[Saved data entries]
Start of Block
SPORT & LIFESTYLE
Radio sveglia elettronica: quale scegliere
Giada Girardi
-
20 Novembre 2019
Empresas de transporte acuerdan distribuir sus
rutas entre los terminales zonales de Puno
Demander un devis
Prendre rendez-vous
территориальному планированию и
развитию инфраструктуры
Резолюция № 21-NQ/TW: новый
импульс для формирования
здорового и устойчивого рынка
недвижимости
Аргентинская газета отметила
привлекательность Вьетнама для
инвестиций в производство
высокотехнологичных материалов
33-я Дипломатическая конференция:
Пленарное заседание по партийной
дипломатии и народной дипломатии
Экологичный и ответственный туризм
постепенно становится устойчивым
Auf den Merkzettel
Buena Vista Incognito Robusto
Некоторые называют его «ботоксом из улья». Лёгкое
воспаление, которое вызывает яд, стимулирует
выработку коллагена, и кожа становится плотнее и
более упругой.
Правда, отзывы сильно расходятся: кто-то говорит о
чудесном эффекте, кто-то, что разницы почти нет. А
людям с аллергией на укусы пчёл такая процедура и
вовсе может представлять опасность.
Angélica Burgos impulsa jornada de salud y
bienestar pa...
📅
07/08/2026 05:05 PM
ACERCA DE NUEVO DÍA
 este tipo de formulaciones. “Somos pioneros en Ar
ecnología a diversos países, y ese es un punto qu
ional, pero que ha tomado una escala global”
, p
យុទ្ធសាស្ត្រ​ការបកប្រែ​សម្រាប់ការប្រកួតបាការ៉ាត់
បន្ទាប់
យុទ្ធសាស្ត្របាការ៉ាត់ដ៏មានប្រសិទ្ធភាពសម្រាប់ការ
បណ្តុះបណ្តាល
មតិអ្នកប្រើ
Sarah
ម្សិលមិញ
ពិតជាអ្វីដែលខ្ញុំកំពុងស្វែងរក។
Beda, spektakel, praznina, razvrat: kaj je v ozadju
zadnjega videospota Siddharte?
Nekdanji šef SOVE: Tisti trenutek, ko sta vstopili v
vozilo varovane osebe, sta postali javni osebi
End of Block
* Exercise brief: Your output should match the records above word for word.

* Exercise response:
SPORT & LIFESTYLE
Radio sveglia elettronica: quale scegliere
Giada Girardi
-
20 Novembre 2019
Empresas de transporte acuerdan distribuir sus
rutas entre los terminales zonales de Puno
Demander un devis
Prendre rendez-vous
территориальному планированию и
развитию инфраструктуры
Резолюция № 21-NQ/TW: новый
импульс для формирования
здорового и устойчивого рынка
недвижимости
Аргентинская газета отметила
привлекательность Вьетнама для
инвестиций в производство
высокотехнологичных материалов
33-я Дипломатическая конференция:
Пленарное заседание по партийной
дипломатии и народной дипломатии
Экологичный и ответственный туризм
постепенно становится устойчивым
Auf den Merkzettel
Buena Vista Incognito Robusto
Некоторые называют его «ботоксом из улья». Лёгкое
воспаление, которое вызывает яд, стимулирует
выработку коллагена, и кожа становится плотнее и
более упругой.
Правда, отзывы сильно расходятся: кто-то говорит о
чудесном эффекте, кто-то, что разницы почти нет. А
людям с аллергией на укусы пчёл такая процедура и
вовсе может представлять опасность.
Angélica Burgos impulsa jornada de salud y
bienestar pa...
📅
07/08/2026 05:05 PM
ACERCA DE NUEVO DÍA
 este tipo de formulaciones. “Somos pioneros en Ar
ecnología a diversos países, y ese es un punto qu
ional, pero que ha tomado una escala global”
, p
យុទ្ធសាស្ត្រ​ការបកប្រែ​សម្រាប់ការប្រកួតបាការ៉ាត់
បន្ទាប់
យុទ្ធសាស្ត្របាការ៉ាត់ដ៏មានប្រសិទ្ធភាពសម្រាប់ការ
បណ្តុះបណ្តាល
មតិអ្នកប្រើ
Sarah
ម្សិលមិញ
ពិតជាអ្វីដែលខ្ញុំកំពុងស្វែងរក។
Beda, spektakel, praznina, razvrat: kaj je v ozadju
zadnjega videospota Siddharte?
Nekdanji šef SOVE: Tisti trenutek, ko sta vstopili v
vozilo varovane osebe, sta postali javni osebi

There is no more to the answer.